La vérité sur le plaisir.

Il est très facile d’avoir l’air d’une femme qui s’assume et qui n’a aucune limite ni avec son corps ni avec son esprit. Oui, parce que je ne dis jamais non à une sodomie, que j’avale, que je peux recevoir le sperme n’importe où sans aucun problème, que je n’ai aucun mal avec le corps de l’autre et avec ses désirs. Alors ça me donne l’air d’une femme libérée et à l’aise, puisque je dis oui même le premier soir et que je peux faire tout ça avec n’importe quelle personne que je désire sans nécessité d’une intimité profonde.

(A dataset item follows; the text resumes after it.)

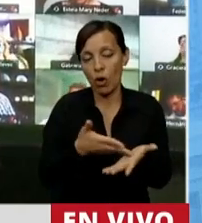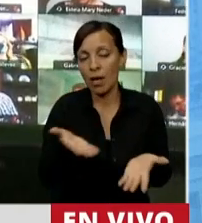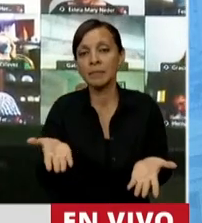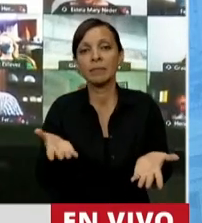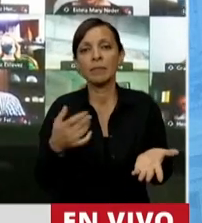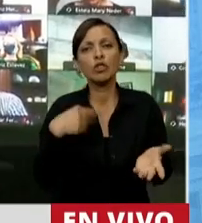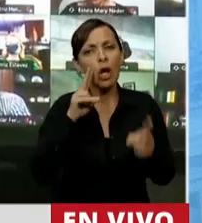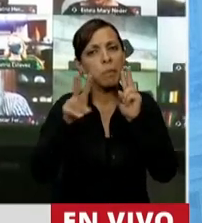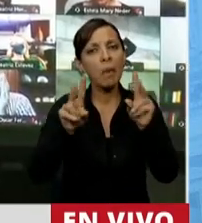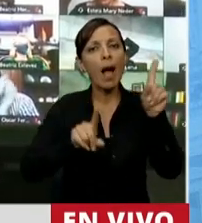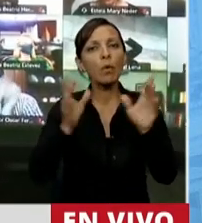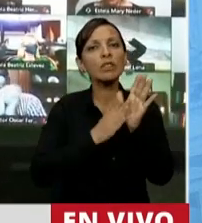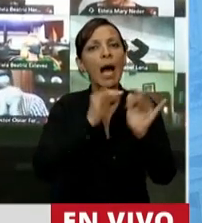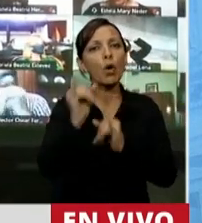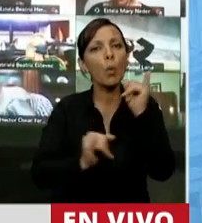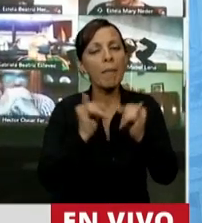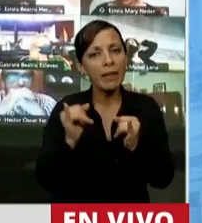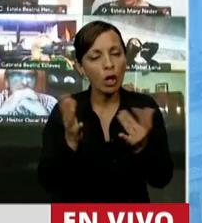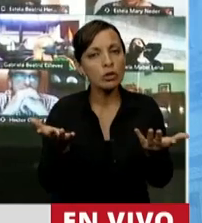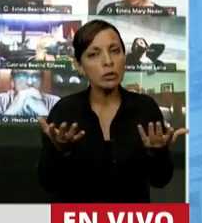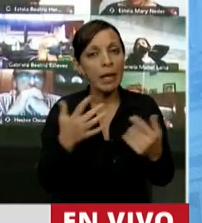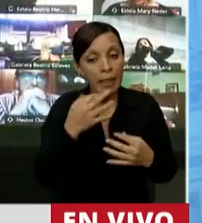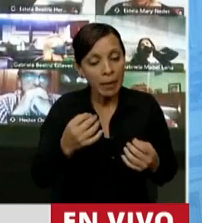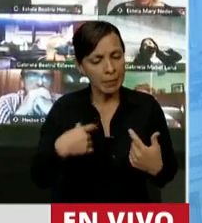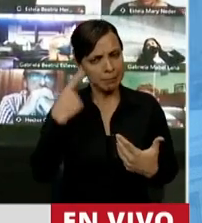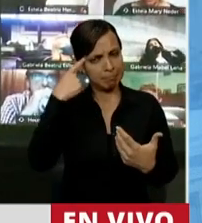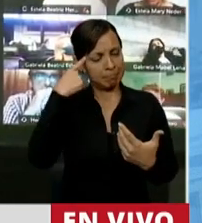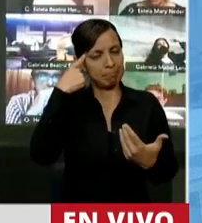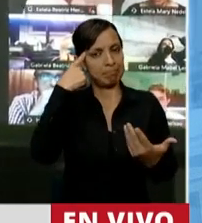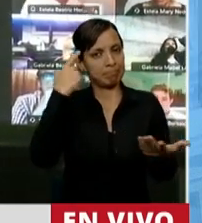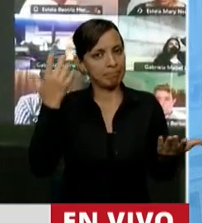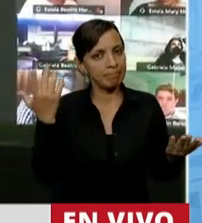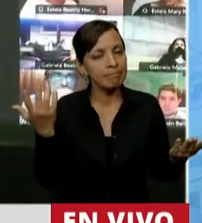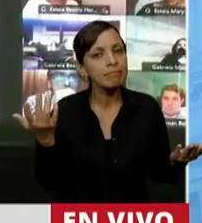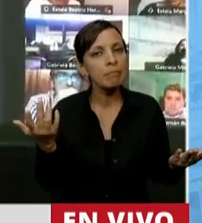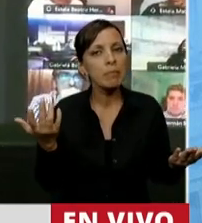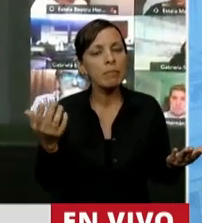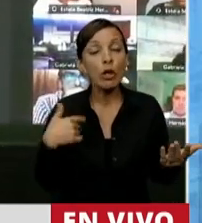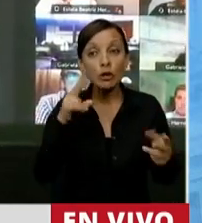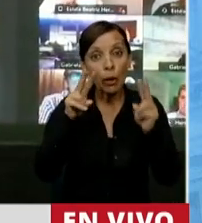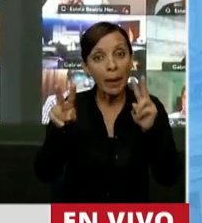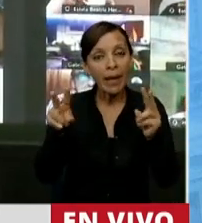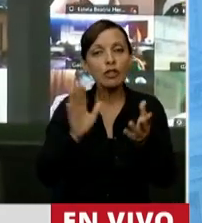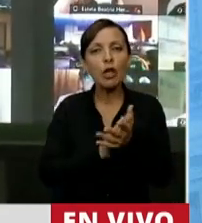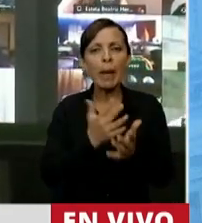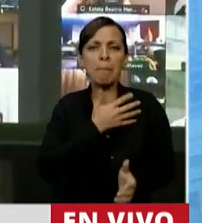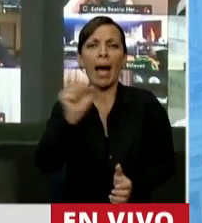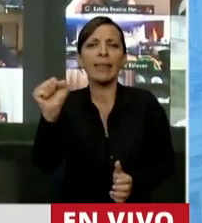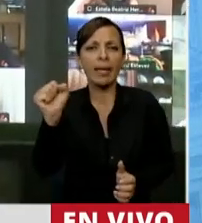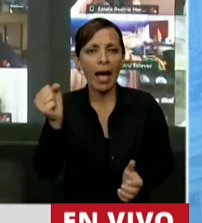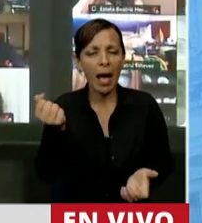he encontrado algunos argumentos que realmente me dan y me dejan mucho que pesar. Yo escuchaba sobre el patriotismo.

Je peux être frappée, enserrée, attachée, ça c’est bon. La queue d’un homme peut se glisser n’importe où en moi, tout va bien.
En revanche, je suis mal à l’aise et je bloque dès qu’on touche, vraiment, avec les doigts ou la langue, mon corps. Je me crispe, ce n’est jamais comme il faut, trop fort et de toute façon intrusif et déplaisant. Le sexe d’un homme, ce n’est pas pareil.

En réalité, il s’est écoulé plusieurs années avant qu’un homme me touche, vraiment, à cet endroit-là. Puisque je n’avais besoin que d’une queue au fond de moi pour jouir, le reste n’avait pas trop d’intérêt. Moi-même je ne me suis jamais touchée avec mes propres mains pour m’amener seule à l’orgasme. Et ensuite, peut-être, comme ça ne marchait plus, j’ai été trop touchée et ça ne fonctionnait jamais. Je crois que je suis fatiguée de ne pas réussir à faire plier ce corps, fatiguée que ça ne marche pas. Alors juste une queue, pas de jouissance à espérer, ça c’est plus simple. Ou alors, moi, seule, le plaisir mécanique et parfaitement calculé que je sais comment obtenir, qui soulage mais sans surprise.

Dans le fond, je rêve que quelqu’un vienne et me dise « Regarde, c’est là, c’est comme ça, laisse-moi faire, je sais comment » et que tout se débloque et que je puisse enfin lâcher tout ce que je garde, ce qui monte au moment du plaisir à deux mais n’explose jamais.